*** SOURCE MATERIAL ***

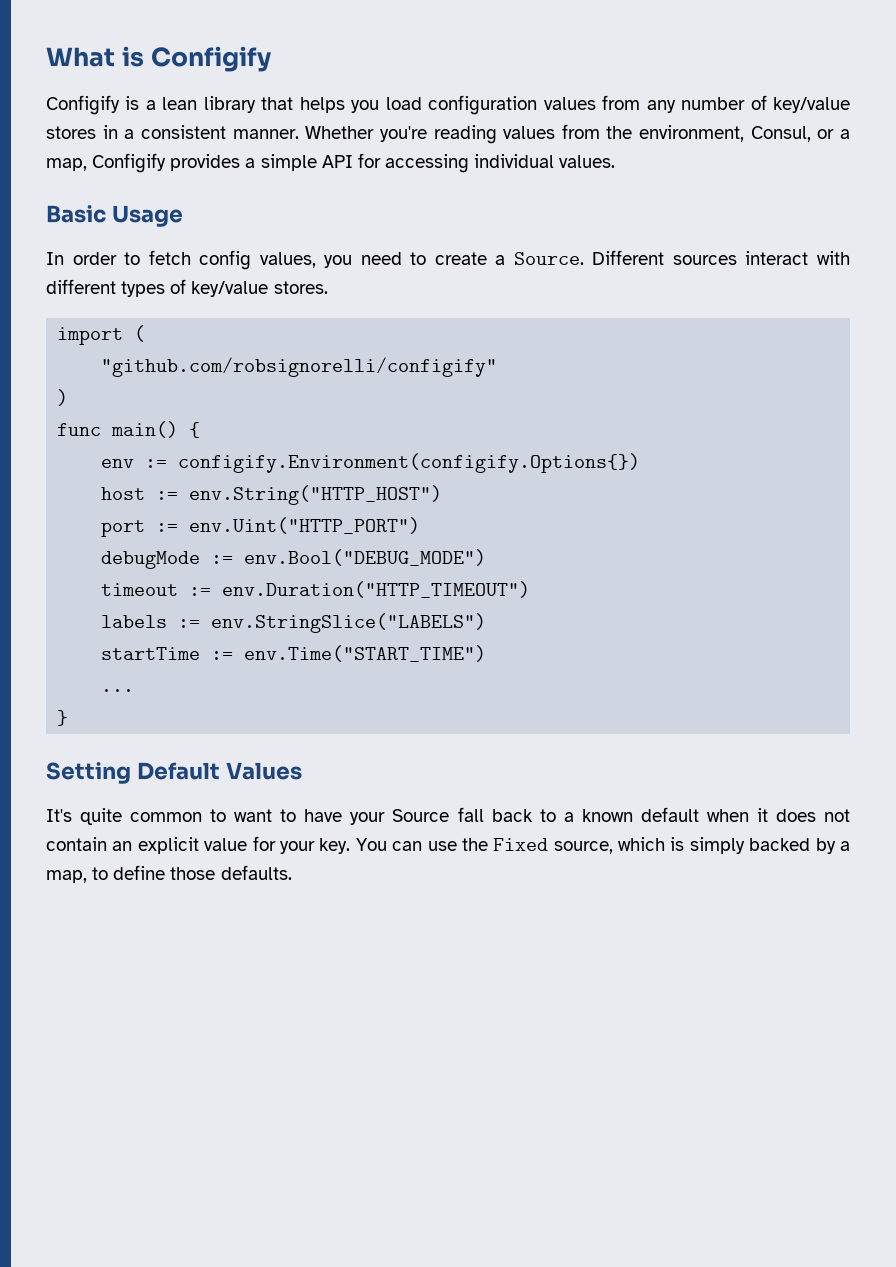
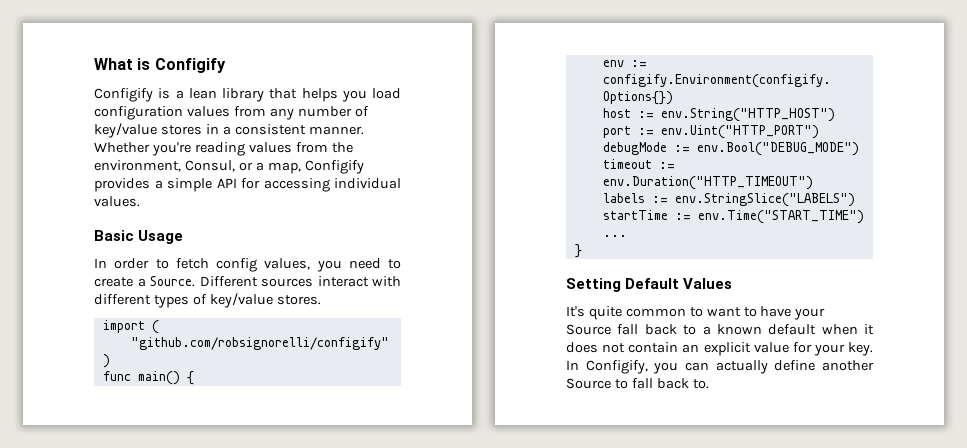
[355,837,851,854] [46,865,292,883] You can use the Fixed source, which is simply backed by a map, to define those defaults. -> [566,360,874,374] [566,378,709,389] In Configify, you can actually define another Source to fall back to.

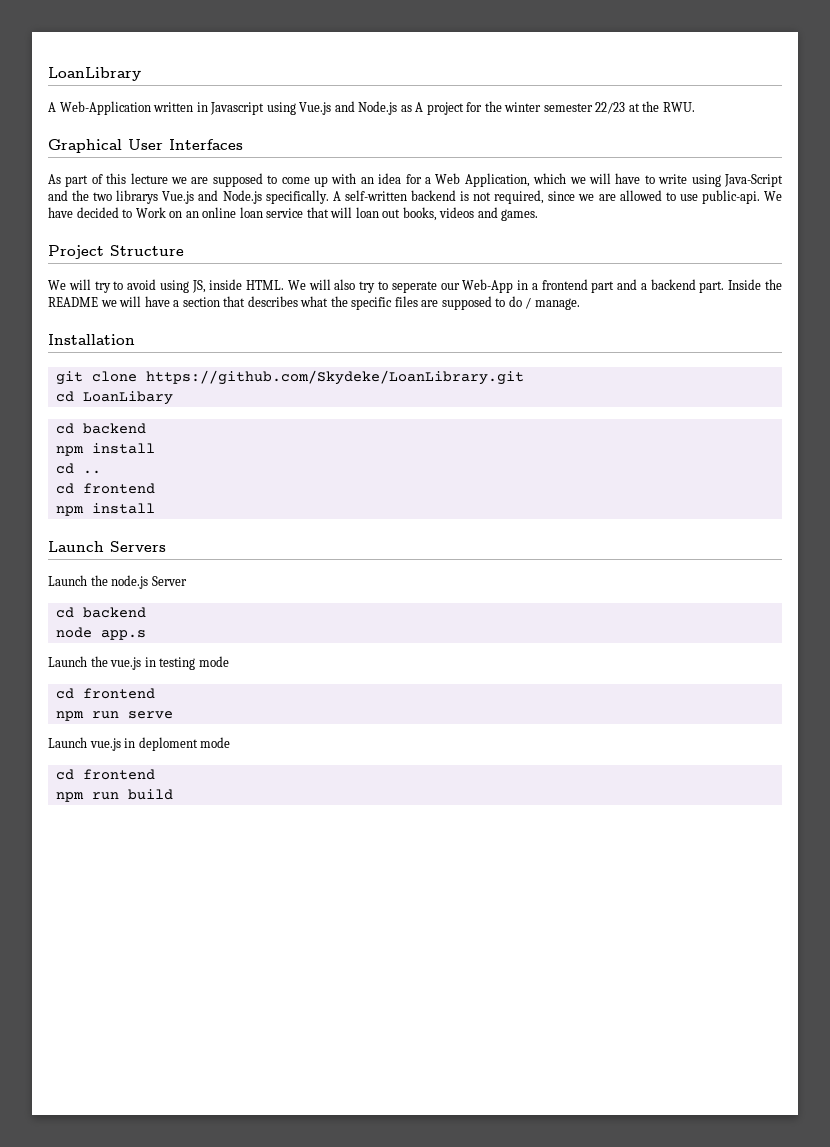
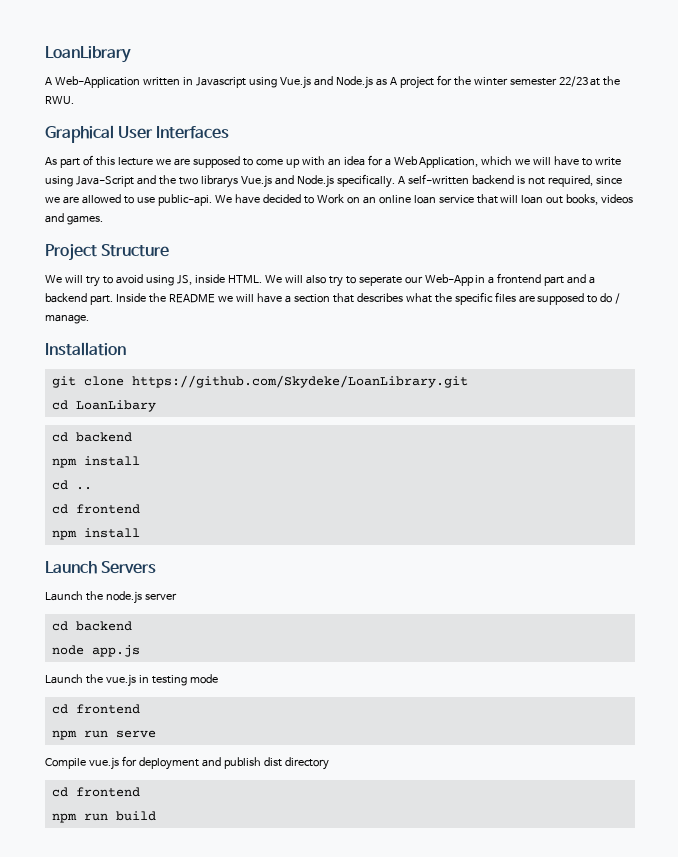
[151,576,187,586] Server -> [144,593,177,600] server
[100,630,146,640] app.s -> [91,645,140,657] app.js
[48,737,231,751] Launch vue.js in deploment mode -> [45,756,329,770] Compile vue.js for deployment and publish dist directory

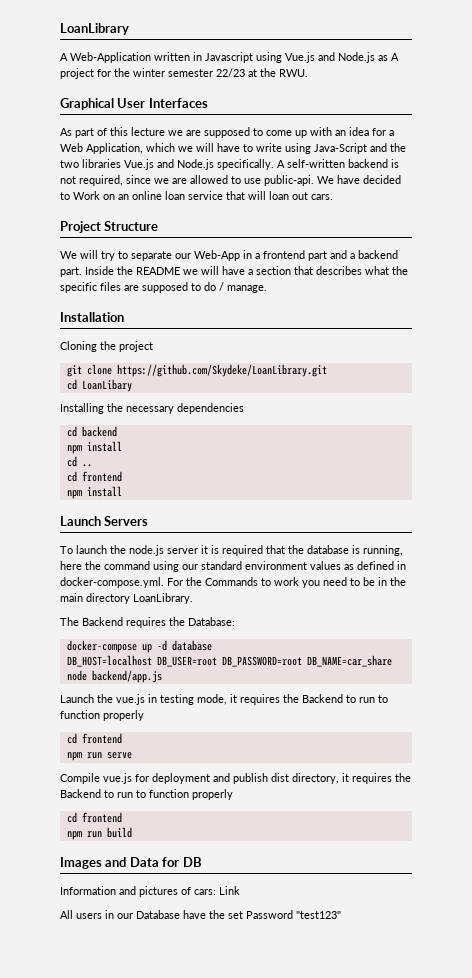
[200,175,238,188] librarys -> [82,159,121,168] libraries
[566,194,634,205] [45,213,103,225] books, videos and games. -> [311,194,333,200] cars.
[115,274,402,287] avoid using JS, inside HTML. We will also try to seperate -> [131,251,172,261] separate
(126, 349) none -> [60,341,153,352] // Cloning the project
(156, 406) none -> [60,403,244,414] // Installing the necessary dependencies
[45,591,83,601] Launch -> [60,545,107,554] To launch
[51,621,132,631] [51,645,140,657] // cd backend // node app.js -> [201,545,403,556] [60,561,406,572] [60,577,406,588] [60,593,193,604] [60,617,235,628] [66,640,212,653] [66,655,392,667] [66,670,162,683] it is required that the database is running, here the command using our standard environment values as defined in docker-compose.yml. For the Commands to work you need to be in the main directory LoanLibrary. // The Backend requires the Database: // docker-compose up -d database // DB_HOST=localhost DB_USER=root DB_PASSWORD=root DB_NAME=car_share node backend/app.js
[189,674,218,684] mode -> [197,694,388,705] [60,710,144,721] mode, it requires the Backend to run to function properly
[284,757,329,770] directory -> [292,773,411,784] [60,789,233,800] directory, it requires the Backend to run to function properly
(156, 816) none -> [60,857,202,869] [60,886,240,897] [60,910,341,919] // Images and Data for DB // Information and pictures of cars: Link // All users in our Database have the set Password "test123"

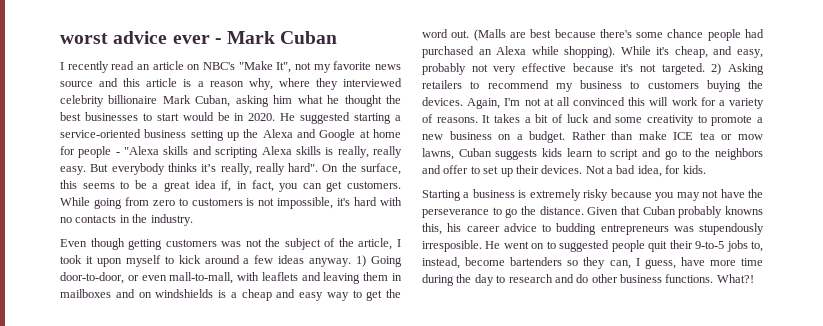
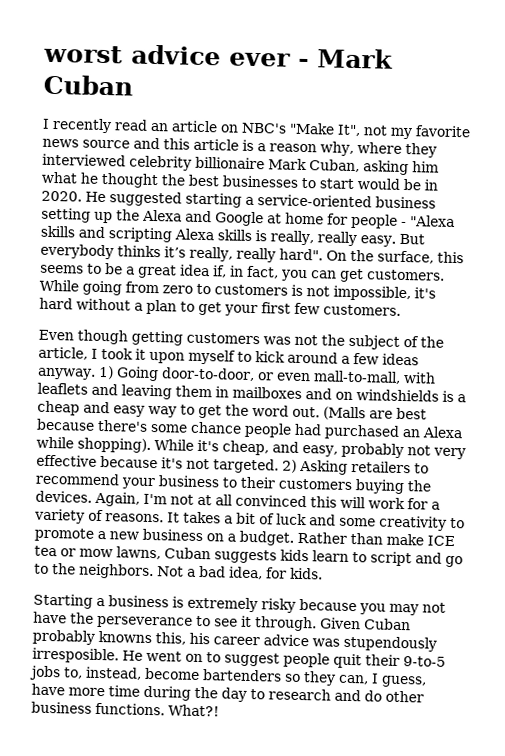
[380,197,403,206] [60,214,193,226] with no contacts in the industry. -> [76,298,401,317] without a plan to get your first few customers.
[555,83,573,92] my -> [121,477,155,490] your
(640, 85) none -> [240,476,276,489] their
[715,148,763,160] [422,165,583,177] neighbors and offer to set up their devices. -> [78,563,154,580] neighbors.
[505,206,640,218] go the distance. Given that -> [214,615,361,632] see it through. Given
[542,223,669,235] to budding entrepreneurs -> (309, 640) none
[559,240,610,252] suggested -> [224,652,280,667] suggest

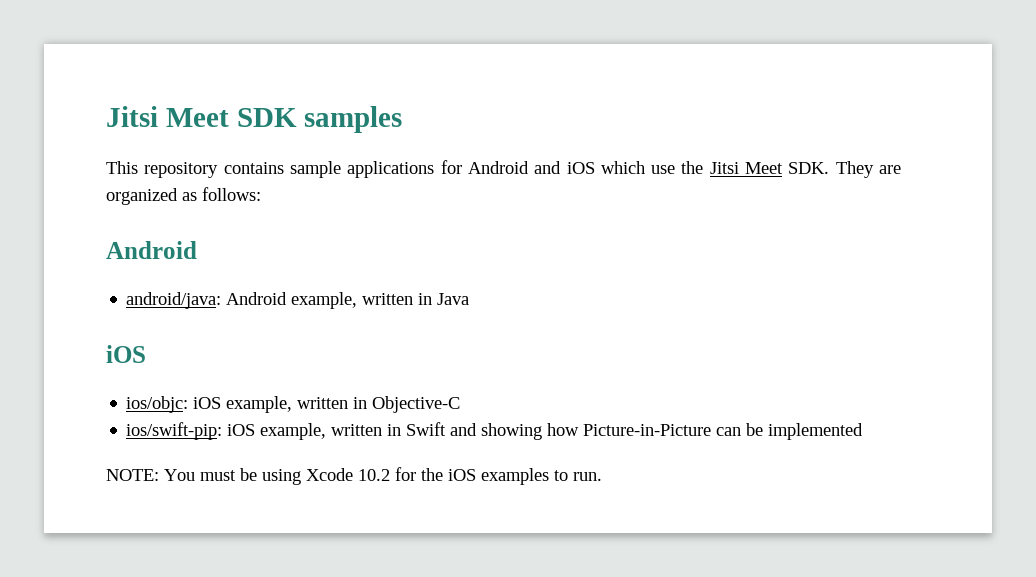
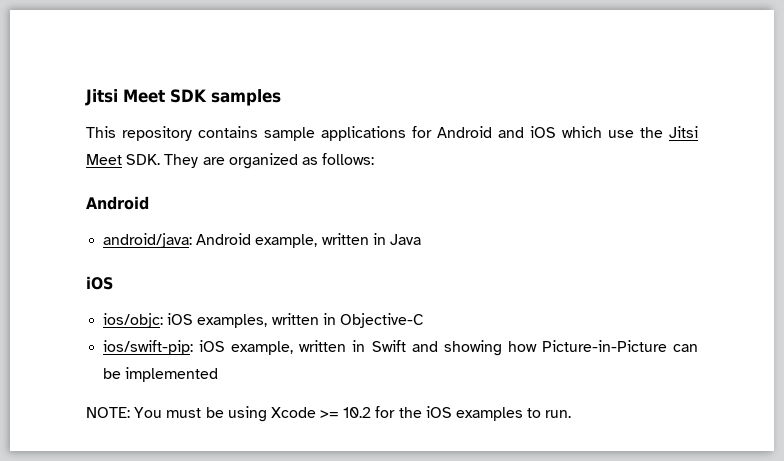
[226,396,293,413] example, -> [197,314,268,328] examples,
(353, 474) none -> [320,410,340,418] >=

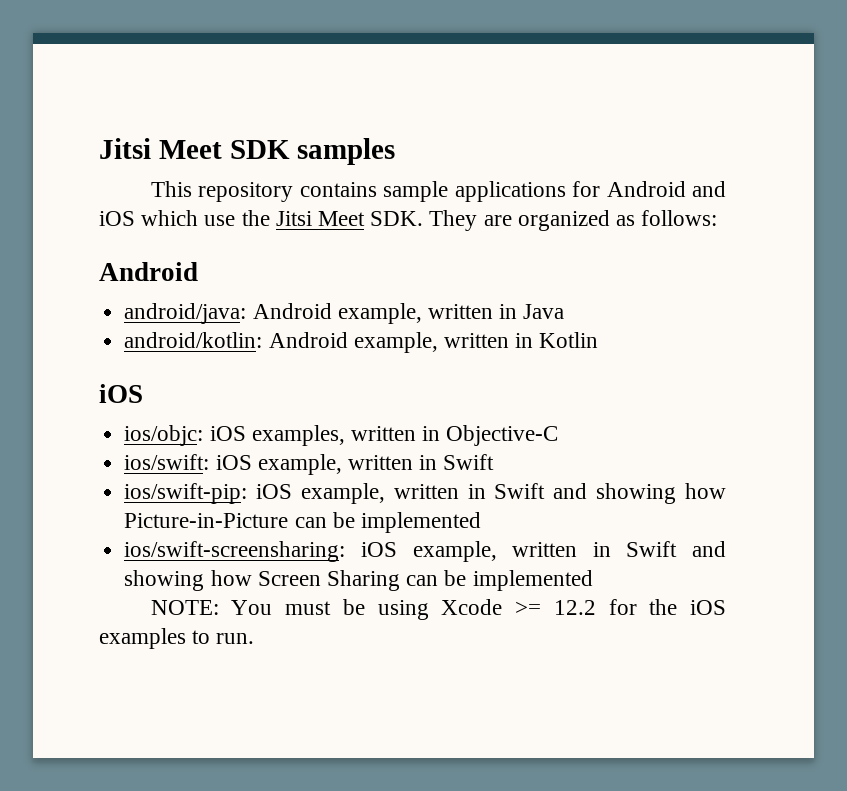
(421, 239) none -> [124,332,599,353] // android/kotlin: Android example, written in Kotlin
(424, 320) none -> [124,454,495,475] // ios/swift: iOS example, written in Swift
(219, 374) none -> [124,541,727,562] [124,570,593,591] // ios/swift-screensharing: iOS example, written in Swift and showing how Screen Sharing can be implemented
[343,407,372,418] 10.2 -> [553,600,596,615] 12.2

*** End of SOURCE MATERIAL ***

TASK DESCRIPTION:
Repeat the data exactly in full, omitting its pictures.

EXERCISE RESULT:
[355,837,851,854] [46,865,292,883] You can use the Fixed source, which is simply backed by a map, to define those defaults. -> [566,360,874,374] [566,378,709,389] In Configify, you can actually define another Source to fall back to.

[151,576,187,586] Server -> [144,593,177,600] server
[100,630,146,640] app.s -> [91,645,140,657] app.js
[48,737,231,751] Launch vue.js in deploment mode -> [45,756,329,770] Compile vue.js for deployment and publish dist directory

[200,175,238,188] librarys -> [82,159,121,168] libraries
[566,194,634,205] [45,213,103,225] books, videos and games. -> [311,194,333,200] cars.
[115,274,402,287] avoid using JS, inside HTML. We will also try to seperate -> [131,251,172,261] separate
(126, 349) none -> [60,341,153,352] // Cloning the project
(156, 406) none -> [60,403,244,414] // Installing the necessary dependencies
[45,591,83,601] Launch -> [60,545,107,554] To launch
[51,621,132,631] [51,645,140,657] // cd backend // node app.js -> [201,545,403,556] [60,561,406,572] [60,577,406,588] [60,593,193,604] [60,617,235,628] [66,640,212,653] [66,655,392,667] [66,670,162,683] it is required that the database is running, here the command using our standard environment values as defined in docker-compose.yml. For the Commands to work you need to be in the main directory LoanLibrary. // The Backend requires the Database: // docker-compose up -d database // DB_HOST=localhost DB_USER=root DB_PASSWORD=root DB_NAME=car_share node backend/app.js
[189,674,218,684] mode -> [197,694,388,705] [60,710,144,721] mode, it requires the Backend to run to function properly
[284,757,329,770] directory -> [292,773,411,784] [60,789,233,800] directory, it requires the Backend to run to function properly
(156, 816) none -> [60,857,202,869] [60,886,240,897] [60,910,341,919] // Images and Data for DB // Information and pictures of cars: Link // All users in our Database have the set Password "test123"

[380,197,403,206] [60,214,193,226] with no contacts in the industry. -> [76,298,401,317] without a plan to get your first few customers.
[555,83,573,92] my -> [121,477,155,490] your
(640, 85) none -> [240,476,276,489] their
[715,148,763,160] [422,165,583,177] neighbors and offer to set up their devices. -> [78,563,154,580] neighbors.
[505,206,640,218] go the distance. Given that -> [214,615,361,632] see it through. Given
[542,223,669,235] to budding entrepreneurs -> (309, 640) none
[559,240,610,252] suggested -> [224,652,280,667] suggest

[226,396,293,413] example, -> [197,314,268,328] examples,
(353, 474) none -> [320,410,340,418] >=

(421, 239) none -> [124,332,599,353] // android/kotlin: Android example, written in Kotlin
(424, 320) none -> [124,454,495,475] // ios/swift: iOS example, written in Swift
(219, 374) none -> [124,541,727,562] [124,570,593,591] // ios/swift-screensharing: iOS example, written in Swift and showing how Screen Sharing can be implemented
[343,407,372,418] 10.2 -> [553,600,596,615] 12.2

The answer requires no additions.